Monday, February 16, 2015

What Are We Doing With Our Waste?

http://img.timeinc.net/time/daily/2009/0907/360_plastic_ocean_0731.jpg
Source: http://img.timeinc.net/time/daily/2009/0907/360_plastic_ocean_0731.jpg
When plastics were invented, it transformed the world. It is light, durable, and malleable to create many products that humans utilize.  For many years, modern-day plastics were praised and thought of as a great alternative to glass.  However, with more understanding and awareness of how toxic it can be, such as BPA, and DEHP, many people are becoming more skeptical of container plastic.  Yet, few people are looking at whether or not the plastic they're purchasing can be recycled.  Just think about all the plastic you buy - water bottles, take-away food, toys for children, women's' hairbands, piping for water, wrapping of vegetables, coating of wires - it is everywhere!  But what happens to that plastic when we're done with it?  Well, according to Dr. Jenna Jambeck at the University of Georgia - "8 million metric tons of plastics are entering the oceans every year" - a study utilizing scientific calculations to quantify the amount of plastics entering the ocean, reported on 12 February 2015:
"... found between 4.8 and 12.7 million metric tons of plastic entered the ocean in 2010 from people living within 50 kilometers of the coastline. That year, a total of 275 million metric tons of plastic waste was generated in those 192 coastal countries.
Jambeck, an assistant professor of environmental engineering in the UGA College of Engineering and the study's lead author, explains the amount of plastic moving from land to ocean each year using 8 million metric tons as the midpoint: "Eight million metric tons is the equivalent to finding five grocery bags full of plastic on every foot of coastline in the 192 countries we examined."
To determine the amount of plastic going into the ocean, Jambeck "started it off beautifully with a very grand model of all sources of marine debris," said study co-author Roland Geyer, an associate professor with the University of California, Santa Barbara's Bren School of Environmental Science & Management, who teamed with Jambeck and others to develop the estimates.
They began by looking at all debris entering the ocean from land, sea and other pathways. Their goal was to develop models for each of these sources. After gathering rough estimates, "it fairly quickly emerged that the mismanaged waste and solid waste dispersed was the biggest contributor of all of them," he said. From there, they focused on plastic.
"For the first time, we're estimating the amount of plastic that enters the oceans in a given year," said study co-author Kara Lavender Law, a research professor at the Massachusetts-based Sea Education Association. "Nobody has had a good sense of the size of that problem until now."
The framework the researchers developed isn't limited to calculating plastic inputs into the ocean."

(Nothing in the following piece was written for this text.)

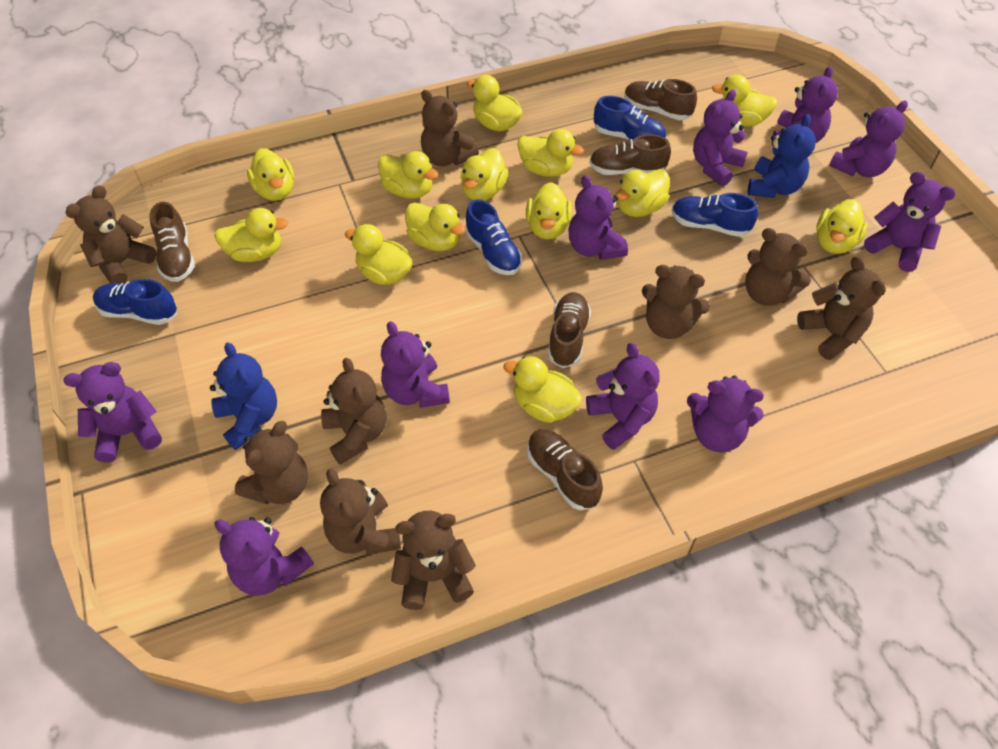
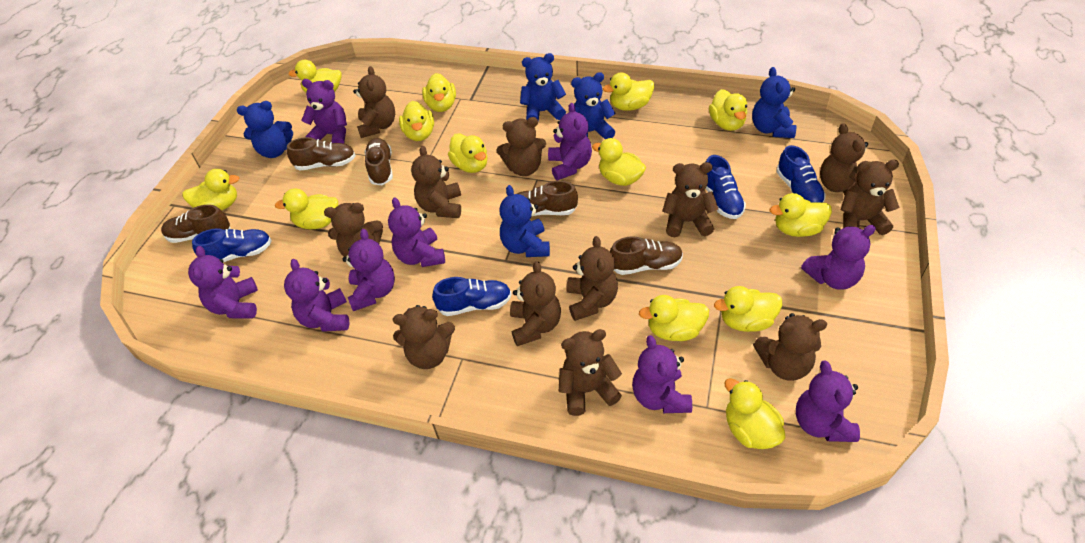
blue teddy bear: [210,342,277,450] [748,114,816,198] = 2 -> [237,101,293,158] [499,185,550,257] [520,53,566,121] [571,72,616,139] [752,67,796,138] = 5
brown teddy bear: [65,185,156,283] [235,421,308,504] [320,468,401,555] [321,358,387,465] [391,511,476,610] [421,90,479,166] [642,265,710,339] [745,228,811,306] [797,256,886,360] = 9 -> [324,203,383,257] [353,66,395,138] [393,305,455,369] [411,146,461,218] [496,117,546,176] [510,261,561,346] [559,329,622,416] [566,236,618,321] [662,162,718,237] [753,313,827,381] [820,123,868,195] [841,160,899,235] = 12
purple teddy bear: [64,362,162,462] [215,517,314,596] [381,321,450,408] [568,175,628,260] [586,343,660,450] [687,376,764,452] [693,90,748,187] [772,66,838,146] [829,101,908,177] [864,172,956,272] = 10 -> [188,246,258,318] [284,259,349,332] [301,79,347,144] [342,229,395,311] [388,197,445,267] [548,103,592,180] [632,335,692,413] [796,360,860,442] [801,225,876,290] = 9

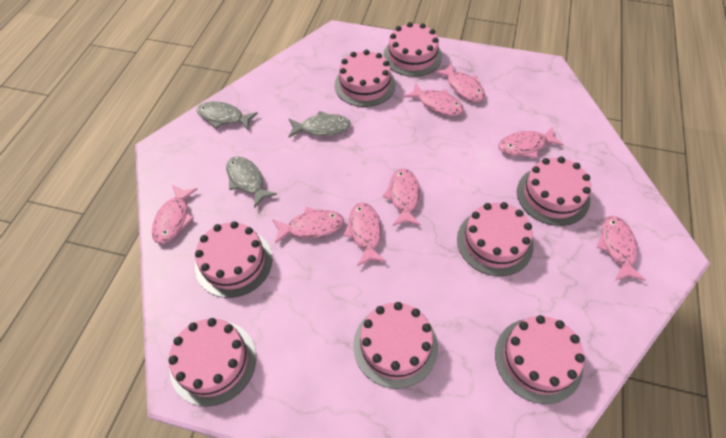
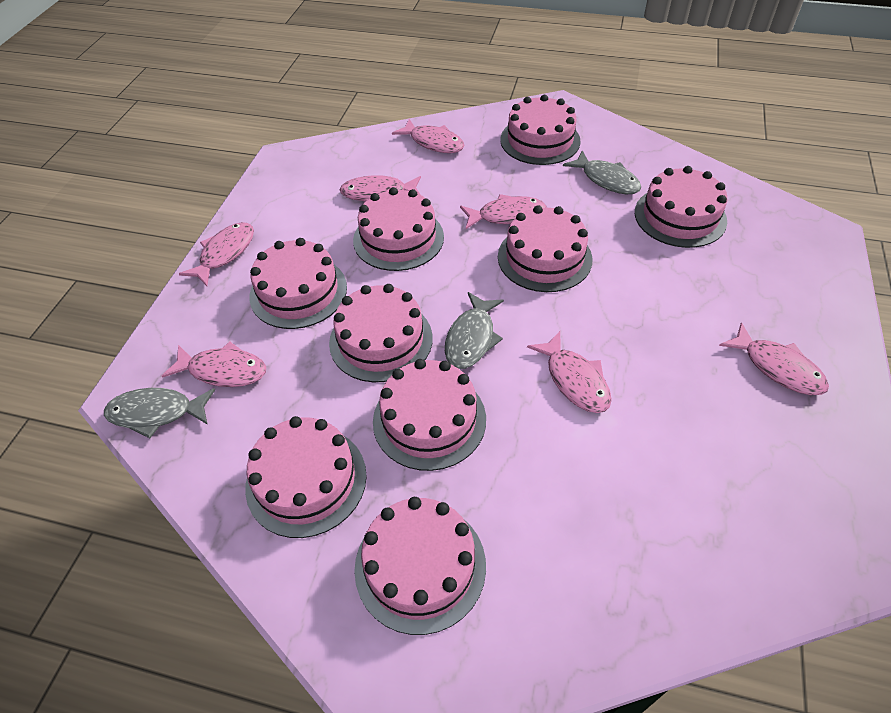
pink cake: [168,318,256,407] [195,221,272,298] [335,50,396,107] [353,302,438,389] [383,22,442,77] [457,202,534,276] [495,315,585,404] [517,157,591,226] = 8 -> [245,416,367,538] [249,238,347,329] [329,284,433,382] [353,187,444,271] [354,497,486,635] [373,359,486,471] [498,206,592,292] [500,95,581,165] [635,166,727,248] = 9
pink fish: [152,185,197,244] [272,207,344,244] [343,202,386,266] [383,168,420,226] [404,83,464,116] [434,63,485,102] [498,127,564,158] [597,216,646,281] = 8 -> [162,341,266,387] [179,222,254,286] [340,175,421,202] [392,119,464,153] [460,194,547,229] [527,331,612,413] [719,322,829,395] = 7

What is your plastic footprint? Do you know where your rubbish/garbage goes?  Unfortunately, more and more of our rubbish is going into the ocean.  The fact is, we are running out of land to bury our non-renewable or recycle-able wastes and more of it is getting into the oceans each year.  In 2012, the World Bank reviewed the world rubbish and published "What a Waste: A Global Review of Solid Waste Management"

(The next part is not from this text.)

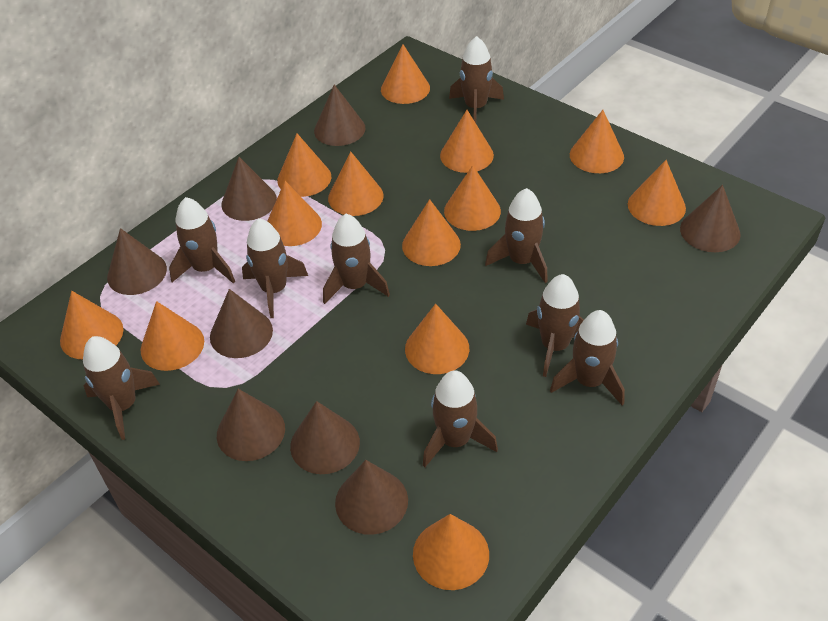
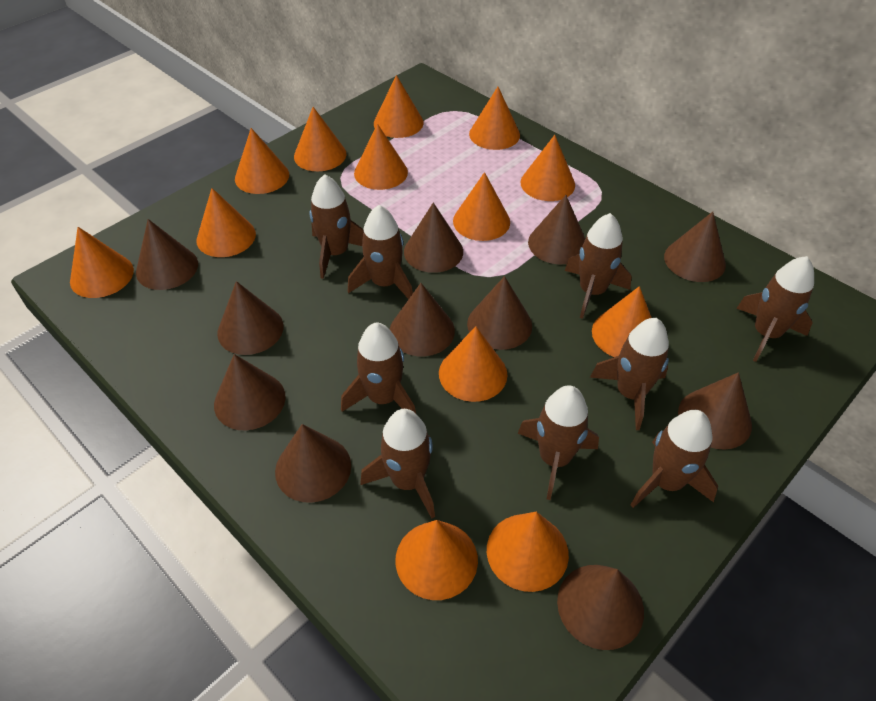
brown cone: [107,228,167,295] [210,289,273,358] [217,389,285,461] [222,157,277,221] [290,401,360,474] [314,84,366,146] [335,460,408,535] [680,185,741,252] = 8 -> [136,219,198,290] [214,354,286,430] [217,281,283,355] [275,424,351,503] [390,283,455,356] [404,202,463,273] [467,276,532,350] [528,195,585,264] [557,565,644,650] [664,212,726,282] [678,372,752,450] = 11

According to this report, places considered to be 'high income', such as countries within the European Union, Canada, the USA, New Zealand, and Australia have an average of 1.2 kg (2.64 lb) of garbage, per person, per day; about 44% of the worlds waste generation every day.  That's a significant amount of waste that goes into landfills, dumps, and thermal disposal!!  Sadly, only 1 - 19% of the solid waste generated goes into compost, when nearly half (46%) of the waste produced is indeed organic - food, horticulture, animals foods - that could be composted.  And, of the 36% of waste created that is recycle-able, such as paper, plastic, glass, and metals, a mere 1% is actually recycled...  The obvious question is, 'why don't we recycle and compost more?'. If more than half - 55% - of our waste could be renewed for use, either biologically, or for human consumption (such as plastics and metals), why aren't the leading countries doing just that - leading the way - for the benefit of our planet and future generations?

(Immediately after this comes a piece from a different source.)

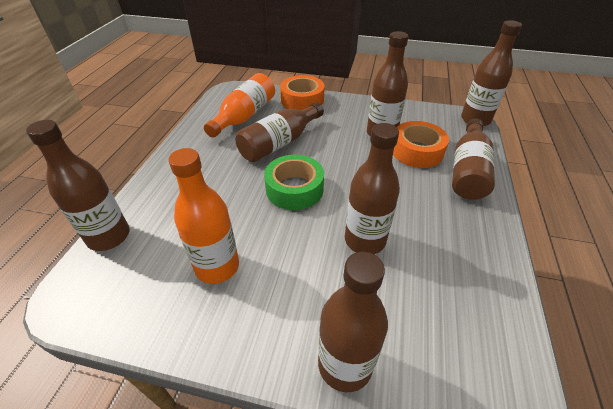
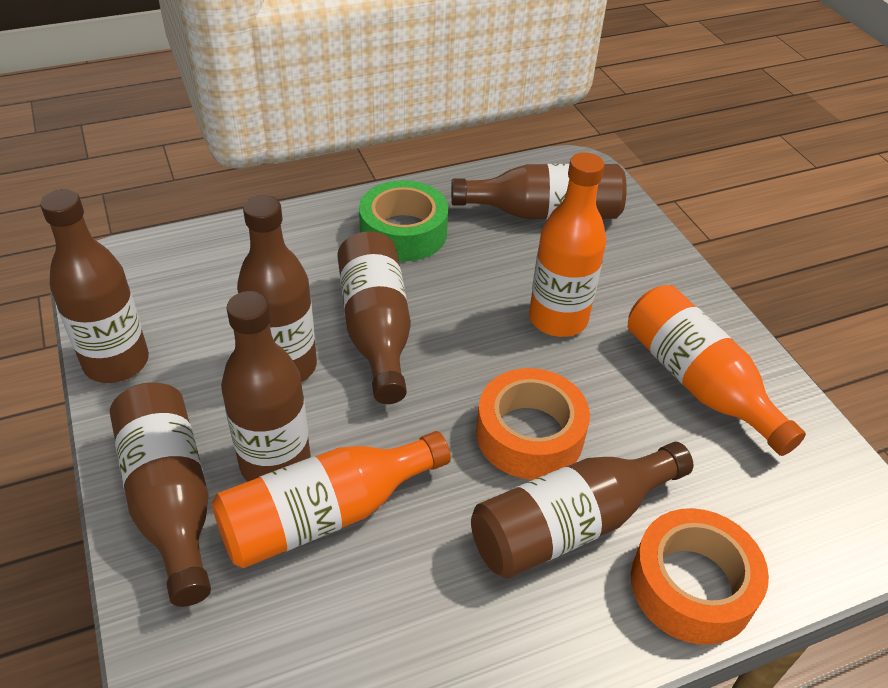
orange bottle: [168,148,239,284] [204,73,275,138] = 2 -> [212,431,451,568] [529,152,606,337] [628,285,806,456] = 3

http://cdn.theatlantic.com/static/mt/assets/business/Screen%20Shot%202012-06-06%20at%208.20.17%20PM.png
Source: http://cdn.theatlantic.com/static/mt/assets/business/Screen%20Shot%202012-06-06%20at%208.20.17%20PM.png


"Solid wastes are the discarded leftovers of our advanced consumer society. This growing mountain of garbage and trash not only represents and attitude of indifference toward valuable natural resources, but a serious economic and public health problem." - Jimmy Carter, 39th President of the USA

Let us reconsider our use and disposal of wastes...  everything in life is connected. What we do to the world, we do to ourselves!